According to PlasticsEurope The ?carbon footprint` is an unreliable indicator of environmental sustainability.
In recent years, the ?carbon footprint` has become a popular way of comparing the relative environmental impact of goods, services or industrial activities. Companies have seized on it as a way of building a competitive advantage ("our product has a smaller footprint than yours"), or measuring improvement ("a smaller footprint means a better product"), while environmentally conscious procurers and consumers use it to decide between competing offers. And yet, in practice, simply comparing carbon footprints is rarely fair or scientific. Indeed, as a measure of environmental impact or sustainability, it can be quite misleading. There are three main problems.
The first problem is that many people have only a vague idea of what a carbon footprint is, or means. A carbon footprint measures the amount (expressed in units of CO2 equivalents) of greenhouse gases that enter the atmosphere as the result of a given activity or product.

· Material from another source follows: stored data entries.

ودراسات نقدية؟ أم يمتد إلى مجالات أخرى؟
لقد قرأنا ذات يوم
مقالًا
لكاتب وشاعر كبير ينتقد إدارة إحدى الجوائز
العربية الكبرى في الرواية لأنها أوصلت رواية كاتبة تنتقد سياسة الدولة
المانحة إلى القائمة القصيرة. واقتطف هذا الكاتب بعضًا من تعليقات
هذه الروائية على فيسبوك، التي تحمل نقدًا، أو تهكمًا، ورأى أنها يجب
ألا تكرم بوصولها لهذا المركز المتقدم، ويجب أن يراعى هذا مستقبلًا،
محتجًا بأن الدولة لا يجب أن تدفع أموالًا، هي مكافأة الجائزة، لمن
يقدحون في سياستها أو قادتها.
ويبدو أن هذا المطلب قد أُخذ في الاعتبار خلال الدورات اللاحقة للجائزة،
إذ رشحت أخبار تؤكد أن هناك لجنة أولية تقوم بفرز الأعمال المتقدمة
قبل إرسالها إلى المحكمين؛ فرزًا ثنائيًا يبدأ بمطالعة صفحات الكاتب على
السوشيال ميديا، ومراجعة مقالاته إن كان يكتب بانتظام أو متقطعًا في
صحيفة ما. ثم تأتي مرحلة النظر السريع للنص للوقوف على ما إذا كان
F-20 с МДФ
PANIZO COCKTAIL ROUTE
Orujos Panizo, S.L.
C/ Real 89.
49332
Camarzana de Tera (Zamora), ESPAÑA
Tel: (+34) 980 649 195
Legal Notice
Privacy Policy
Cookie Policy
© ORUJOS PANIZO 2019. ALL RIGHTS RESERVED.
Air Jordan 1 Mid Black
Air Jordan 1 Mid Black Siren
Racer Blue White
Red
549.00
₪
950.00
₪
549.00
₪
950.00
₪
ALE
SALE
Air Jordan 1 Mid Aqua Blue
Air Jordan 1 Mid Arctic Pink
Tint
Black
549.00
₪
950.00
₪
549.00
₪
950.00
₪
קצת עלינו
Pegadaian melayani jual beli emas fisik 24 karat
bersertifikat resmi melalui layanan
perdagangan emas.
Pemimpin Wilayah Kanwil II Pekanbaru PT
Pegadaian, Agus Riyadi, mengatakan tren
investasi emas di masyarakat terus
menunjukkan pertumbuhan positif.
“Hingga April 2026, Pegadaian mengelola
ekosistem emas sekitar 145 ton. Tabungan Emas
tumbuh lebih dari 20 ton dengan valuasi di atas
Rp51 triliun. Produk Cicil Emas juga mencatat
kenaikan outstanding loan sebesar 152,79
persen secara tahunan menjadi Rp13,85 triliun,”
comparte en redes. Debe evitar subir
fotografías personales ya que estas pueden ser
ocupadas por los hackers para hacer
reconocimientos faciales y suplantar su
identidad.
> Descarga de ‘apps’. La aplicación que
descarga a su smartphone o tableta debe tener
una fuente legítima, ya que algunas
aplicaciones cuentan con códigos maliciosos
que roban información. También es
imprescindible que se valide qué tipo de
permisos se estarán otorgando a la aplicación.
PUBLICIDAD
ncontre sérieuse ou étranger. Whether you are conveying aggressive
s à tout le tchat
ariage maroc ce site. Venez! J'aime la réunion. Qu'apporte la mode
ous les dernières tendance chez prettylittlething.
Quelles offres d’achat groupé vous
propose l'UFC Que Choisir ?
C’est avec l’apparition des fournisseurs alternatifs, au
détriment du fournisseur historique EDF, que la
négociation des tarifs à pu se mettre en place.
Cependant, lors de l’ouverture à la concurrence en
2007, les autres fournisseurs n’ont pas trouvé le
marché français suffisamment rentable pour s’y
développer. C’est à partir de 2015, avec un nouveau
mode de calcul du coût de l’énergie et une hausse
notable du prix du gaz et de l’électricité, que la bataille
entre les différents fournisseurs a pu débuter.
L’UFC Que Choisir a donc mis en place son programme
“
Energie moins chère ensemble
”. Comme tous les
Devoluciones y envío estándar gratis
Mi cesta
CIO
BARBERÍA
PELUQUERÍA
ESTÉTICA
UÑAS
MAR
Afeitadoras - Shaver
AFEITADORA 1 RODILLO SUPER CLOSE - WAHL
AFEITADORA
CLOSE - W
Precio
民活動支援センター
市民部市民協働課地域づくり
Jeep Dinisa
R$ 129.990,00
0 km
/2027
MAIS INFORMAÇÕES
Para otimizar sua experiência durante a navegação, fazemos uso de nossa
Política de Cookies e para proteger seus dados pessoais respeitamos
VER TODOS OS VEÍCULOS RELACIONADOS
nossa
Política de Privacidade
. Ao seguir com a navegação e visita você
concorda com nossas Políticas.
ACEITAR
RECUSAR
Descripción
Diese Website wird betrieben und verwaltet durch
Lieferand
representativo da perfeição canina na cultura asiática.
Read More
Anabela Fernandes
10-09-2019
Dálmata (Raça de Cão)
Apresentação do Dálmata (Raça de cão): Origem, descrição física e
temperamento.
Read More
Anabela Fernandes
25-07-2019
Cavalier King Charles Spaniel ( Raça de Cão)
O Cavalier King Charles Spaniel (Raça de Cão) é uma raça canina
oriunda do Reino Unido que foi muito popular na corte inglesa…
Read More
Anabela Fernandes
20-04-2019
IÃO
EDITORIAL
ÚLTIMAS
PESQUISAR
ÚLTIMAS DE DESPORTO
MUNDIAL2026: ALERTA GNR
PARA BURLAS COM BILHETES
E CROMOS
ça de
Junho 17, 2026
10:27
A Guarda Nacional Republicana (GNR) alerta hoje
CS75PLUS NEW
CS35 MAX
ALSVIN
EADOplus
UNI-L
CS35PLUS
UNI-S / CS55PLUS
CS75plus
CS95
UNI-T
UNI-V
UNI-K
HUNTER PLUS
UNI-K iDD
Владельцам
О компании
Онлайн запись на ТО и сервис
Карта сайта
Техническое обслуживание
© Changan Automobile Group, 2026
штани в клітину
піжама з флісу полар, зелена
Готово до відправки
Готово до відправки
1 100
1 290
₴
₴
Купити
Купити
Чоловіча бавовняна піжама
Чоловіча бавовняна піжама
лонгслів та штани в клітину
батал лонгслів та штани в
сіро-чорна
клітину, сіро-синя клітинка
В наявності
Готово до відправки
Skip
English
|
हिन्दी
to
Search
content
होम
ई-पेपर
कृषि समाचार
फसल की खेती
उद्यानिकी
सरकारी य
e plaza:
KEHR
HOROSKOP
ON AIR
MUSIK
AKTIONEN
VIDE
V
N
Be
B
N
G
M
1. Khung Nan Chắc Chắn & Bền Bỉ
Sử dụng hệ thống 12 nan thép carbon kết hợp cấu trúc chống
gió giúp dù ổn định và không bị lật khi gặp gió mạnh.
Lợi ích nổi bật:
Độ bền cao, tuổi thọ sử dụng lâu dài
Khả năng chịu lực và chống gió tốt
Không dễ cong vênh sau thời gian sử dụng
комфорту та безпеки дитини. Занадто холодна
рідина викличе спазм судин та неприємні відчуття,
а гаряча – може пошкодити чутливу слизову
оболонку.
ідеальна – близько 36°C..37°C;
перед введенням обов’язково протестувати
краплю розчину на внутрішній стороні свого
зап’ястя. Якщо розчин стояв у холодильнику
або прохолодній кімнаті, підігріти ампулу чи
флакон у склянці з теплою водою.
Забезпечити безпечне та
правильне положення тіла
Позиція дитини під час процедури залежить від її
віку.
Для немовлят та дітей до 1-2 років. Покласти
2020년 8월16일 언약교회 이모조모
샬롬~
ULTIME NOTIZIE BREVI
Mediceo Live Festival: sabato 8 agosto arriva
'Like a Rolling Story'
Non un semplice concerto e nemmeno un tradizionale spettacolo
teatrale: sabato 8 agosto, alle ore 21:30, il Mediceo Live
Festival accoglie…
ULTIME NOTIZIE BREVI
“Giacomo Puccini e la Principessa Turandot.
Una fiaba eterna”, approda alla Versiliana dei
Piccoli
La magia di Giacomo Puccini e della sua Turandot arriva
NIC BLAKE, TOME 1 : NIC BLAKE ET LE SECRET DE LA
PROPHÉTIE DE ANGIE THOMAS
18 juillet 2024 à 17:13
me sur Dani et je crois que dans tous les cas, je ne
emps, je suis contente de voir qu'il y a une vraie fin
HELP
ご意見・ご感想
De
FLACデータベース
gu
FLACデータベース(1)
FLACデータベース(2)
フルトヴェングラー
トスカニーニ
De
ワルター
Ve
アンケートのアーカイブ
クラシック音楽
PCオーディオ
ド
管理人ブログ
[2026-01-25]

As such, there is nothing wrong with it, and sound environmental accounting methodologies are available for calculating it (ISO 14040, 14044 and 14064).
But the carbon footprint tells us only about carbon emissions; it says nothing about total environmental impact. To get an all-round picture, many other factors - acidification, ozone depletion, energy consumption, soil and water pollution, and more - need to be considered.
Unfortunately, many people simplistically tend to equate carbon emissions with overall environmental impact, although there is no direct correlation between the two. As a result, if people are invited to compare products purely on the basis of their carbon footprints, those who want to "do the right thing" for the environment may be led to make precisely the wrong choices.
The second problem is that the scope of the carbon footprint is usually too narrow. Any genuine measure of a product`s or an activity`s environmental impact needs to encompass its total impact over time, i.e., throughout its entire lifecycle. It also needs to consider the wider context. All too often, however, the calculation of the carbon footprint is limited to the production phase, and takes little or no account of the subsequent use and disposal phases. It also neglects contextual effects.